The Department of Civil Engineering and Geological Sciences’ Christine Dube, Brenna Mannion, Ryan O’Larey, and Christopher Schlax — participants of Assistant Professor Robert Nerenberg’s Wastewater Design course — walked away with a first place trophy from Metcalf & Eddy’s (M&E) Wastewater Design Competition.

For the past three years M&E, an international engineering consulting firm known for its water and wastewater treatment work, has sponsored the Wastewater Design Competition. Every year a number of design topics are offered, each reflecting real-world needs. The Notre Dame team tackled the problem of adapting common treatment technologies for both developed and undeveloped cities. It proposed a decentralized method of treatment — sequencing batch reactors (SBRs) — that would work both in large commercial buildings, such as those found in New York, as well as in residential and underdeveloped areas such as those found around Mexico City. SBRs are a treatment technology pioneered at Notre Dame that carries out functions such as equalization, preliminary treatment, aeration, and settling. SBRs minimize the size, complexity, and cost of the treatment process, while allowing greater operational flexibility.

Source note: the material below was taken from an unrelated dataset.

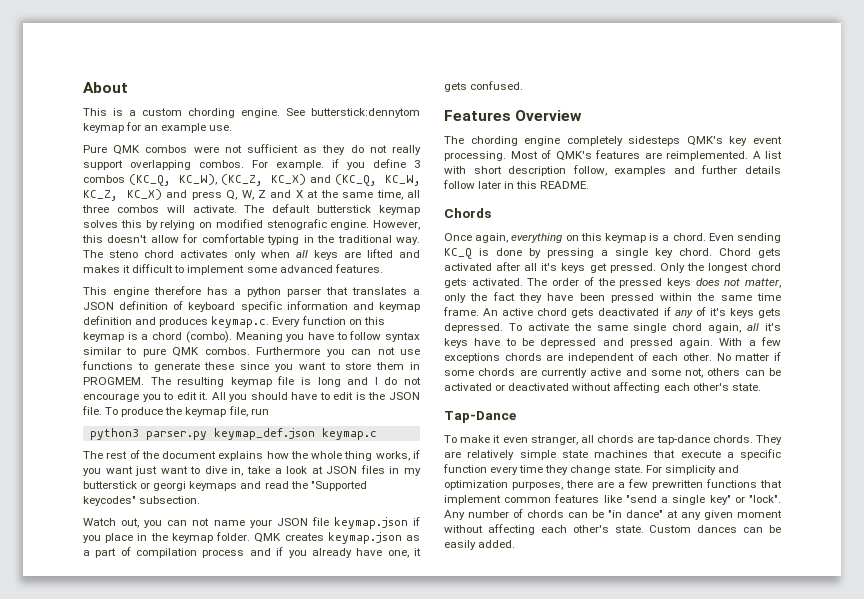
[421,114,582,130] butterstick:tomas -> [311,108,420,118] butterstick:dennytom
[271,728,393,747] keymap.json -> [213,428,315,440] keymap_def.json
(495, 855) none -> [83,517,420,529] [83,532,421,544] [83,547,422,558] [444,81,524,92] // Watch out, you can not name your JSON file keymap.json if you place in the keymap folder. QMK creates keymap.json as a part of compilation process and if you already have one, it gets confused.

Based on their 45-page design report and poster, the Notre Dame team was chosen as a finalist and invited to the company’s New York City offices for a 15-minute presentation and interview. The judges, which included three M&E employees, a senior environmental engineer, and a managing editor for Engineering News Record, commended the team on its professionalism and thoroughness. According to Nerenberg, taking top honors was even sweeter since another Notre Dame team (Manuel Caldera, Margaret Martin, Maryanne McElwee, Derek Ray, and Nick Shultz) placed a very close second in the previous year’s competition.



From left to right, Christine Dube, Brenna Mannion, Assistant Professor Robert Nerenberg, Ryan O’Leary, and Christopher Schalx display the award for first place in the 2005-06 Metcalf & Eddy Wastewater Design Competition. Leon Downing, Ph.D. candidate and teaching assistant for the Wastewater Design course, is not pictured.